During our late-spring visit, the pool is hopping from après-ski to 8 p.m. nightly with joyful kids playing Marco Polo and water tag, bobbing happily in the shallow end, and bouncing from pool to hot tub for quick warmups. In the village, we dig into piping-hot pies from the Stone Haus Pizzeria and Creamery and gorge on Hearth Bread (caramelized onions, roasted tomatoes, black olives, and fresh mozzarella on ciabatta) at the Honeycomb Grill during après-ski on the patio.
And in true Soli style, liftlines are nil, we have entire swaths of the mountain to ourselves, and yes, the “vibe” is just as we expected: authentic, local, quaint—at least to a family who usually skis Colorado’s crowded Front Range resorts.
Which reminds me: When I told people we were going to Solitude on spring break, the large majority of my avid-skier friends had no idea where it was. And these are people who live one state over from Utah, not across the country. But with Deer Valley’s attention, perhaps Solitude won’t remain unknown for much longer.
>>Soli’s modest little village is cute and convenient. Options include town-homes, condos, and the full-service Inn at Solitude, and all lodging comes with access to the community pool, hot tubs, fitness center, and game rooms.

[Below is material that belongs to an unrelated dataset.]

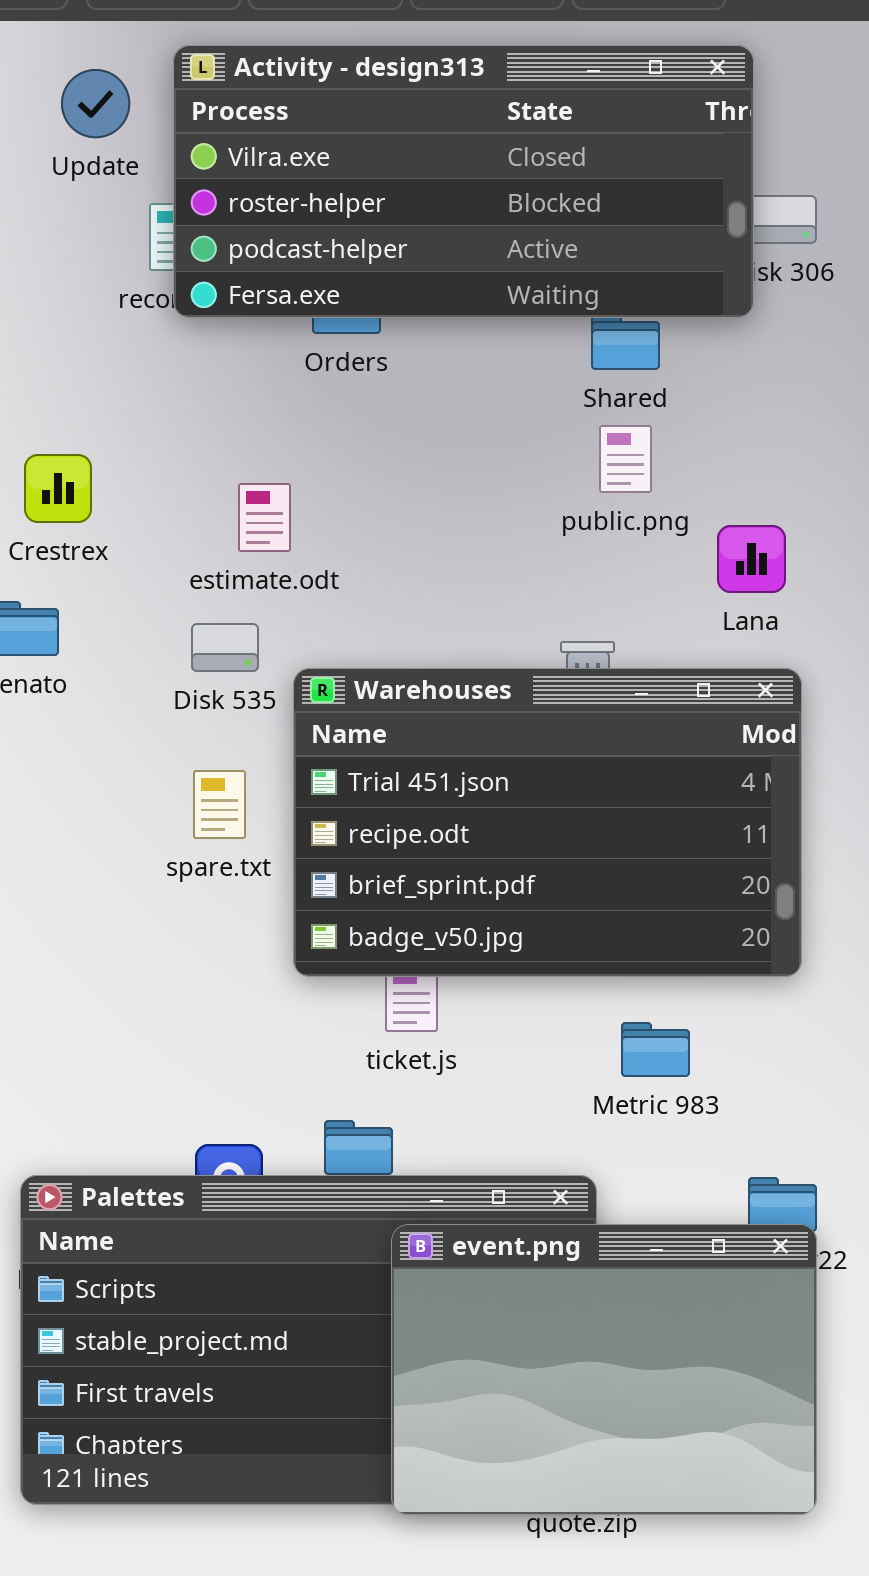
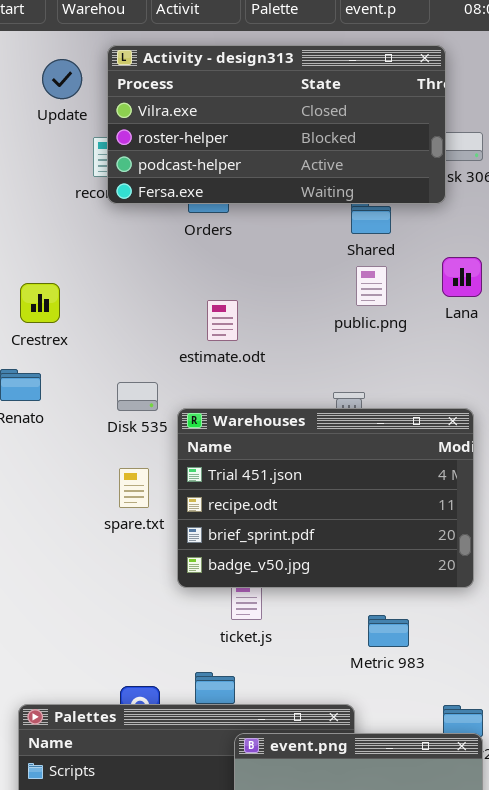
estimate.odt: [238,483,291,552] -> [207,300,238,341], moved
Lana: [717,525,786,593] -> [442,257,482,297], moved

>>The small but cozy dining room at St. Bernard’s, inside the Inn at Solitude, serves a family-friendly buffet dinner Wednesday to Sunday, and the Honeycomb Grill, just across the way, offers a tavern-style menu nightly. Don’t miss breakfast at the Silver Fork Lodge, just down the canyon from the resort. It’s well worth the short drive.
>>The Thirsty Squirrel, in the village, is a comfortable pub perfect for an après beer and a snack.
>>The Solitude Nordic Center will outfit the family with snowshoes for an informative hour-long jaunt around the lovely, snow-covered lake. All lodging guests can watch movies in Club Solitude’s little theater, hang out in the game room with Xbox, play pool, or curl up by the fireplace in the lounge.